Before that, the filmmaker had been on a roll for just over a decade with classic after classic, including “Dark Star,” “Assault on Precinct 13,” “Halloween,” “The Fog,” “Escape from New York,” “The Thing,” “Christine,” “Starman,” “Big Trouble in Little China,” and “Prince of Darkness”.
“They Live” starred professional wrestler ‘Rowdy’ Roddy Piper, Keith David, and Meg Foster in a story set in a world unknowingly under the influence of alien beings. Piper plays a drifter who obtains a pair of sunglasses allowing him to see the truth – seeing subliminal messages to society to “consume, breed, and conform” to the status quo.
Carpenter recently sat down with Variety to talk about his career and he was asked about studio notes on his projects. He revealed one ridiculous change the studio wanted to make to the aliens in “They Live” was to strip away any hint of the film’s social commentary about unabashed consumerism:
“Yeah, I got some notes. (Laughs) Yeah, which I ignored completely, but they didn’t want the aliens to be capitalists. They wanted to gut the whole movie. ‘Why don’t you make them cannibals from outer space?’. It was just ridiculous. But anyway, we did it and I got the movie I wanted to make.”
The film has since become famous for its pointed satire of Reaganomics and unrestrained capitalism, along with various dialogue lines and a famed extended fistfight sequence. Not a hit upon release, much like many of Carpenters’ other works, the film has since garnered a cult following and is regarded as a largely underrated work.
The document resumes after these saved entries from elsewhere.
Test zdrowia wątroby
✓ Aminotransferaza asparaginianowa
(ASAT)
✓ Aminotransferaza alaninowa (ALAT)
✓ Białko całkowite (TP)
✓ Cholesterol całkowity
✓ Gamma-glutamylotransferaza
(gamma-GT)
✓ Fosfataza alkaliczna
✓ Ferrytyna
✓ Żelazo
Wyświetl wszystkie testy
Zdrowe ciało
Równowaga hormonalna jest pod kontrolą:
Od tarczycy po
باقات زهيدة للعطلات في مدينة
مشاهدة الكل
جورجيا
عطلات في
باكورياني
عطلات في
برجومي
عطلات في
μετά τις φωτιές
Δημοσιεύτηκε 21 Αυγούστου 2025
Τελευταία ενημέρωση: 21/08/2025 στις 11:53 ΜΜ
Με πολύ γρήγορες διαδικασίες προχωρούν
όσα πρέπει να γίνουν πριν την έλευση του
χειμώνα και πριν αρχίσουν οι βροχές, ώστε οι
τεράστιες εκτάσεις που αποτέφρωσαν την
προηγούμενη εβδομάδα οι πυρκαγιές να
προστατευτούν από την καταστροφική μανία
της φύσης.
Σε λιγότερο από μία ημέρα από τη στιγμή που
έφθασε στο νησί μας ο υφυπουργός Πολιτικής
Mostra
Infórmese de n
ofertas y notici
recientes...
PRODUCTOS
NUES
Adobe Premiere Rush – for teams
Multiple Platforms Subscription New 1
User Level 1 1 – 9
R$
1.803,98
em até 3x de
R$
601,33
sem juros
After “They Live,” Carpenter’s work became a bit more hit and miss with his first true dud with “Memoirs of an Invisible Man” followed by the great “In the Mouth of Madness,” the underrated “Village of the Damned,” and more mixed results with “Escape from LA,” “Vampires,” “Ghosts of Mars” and “The Ward”.
“They Live” is now available, in 4K, on disc and streaming platforms.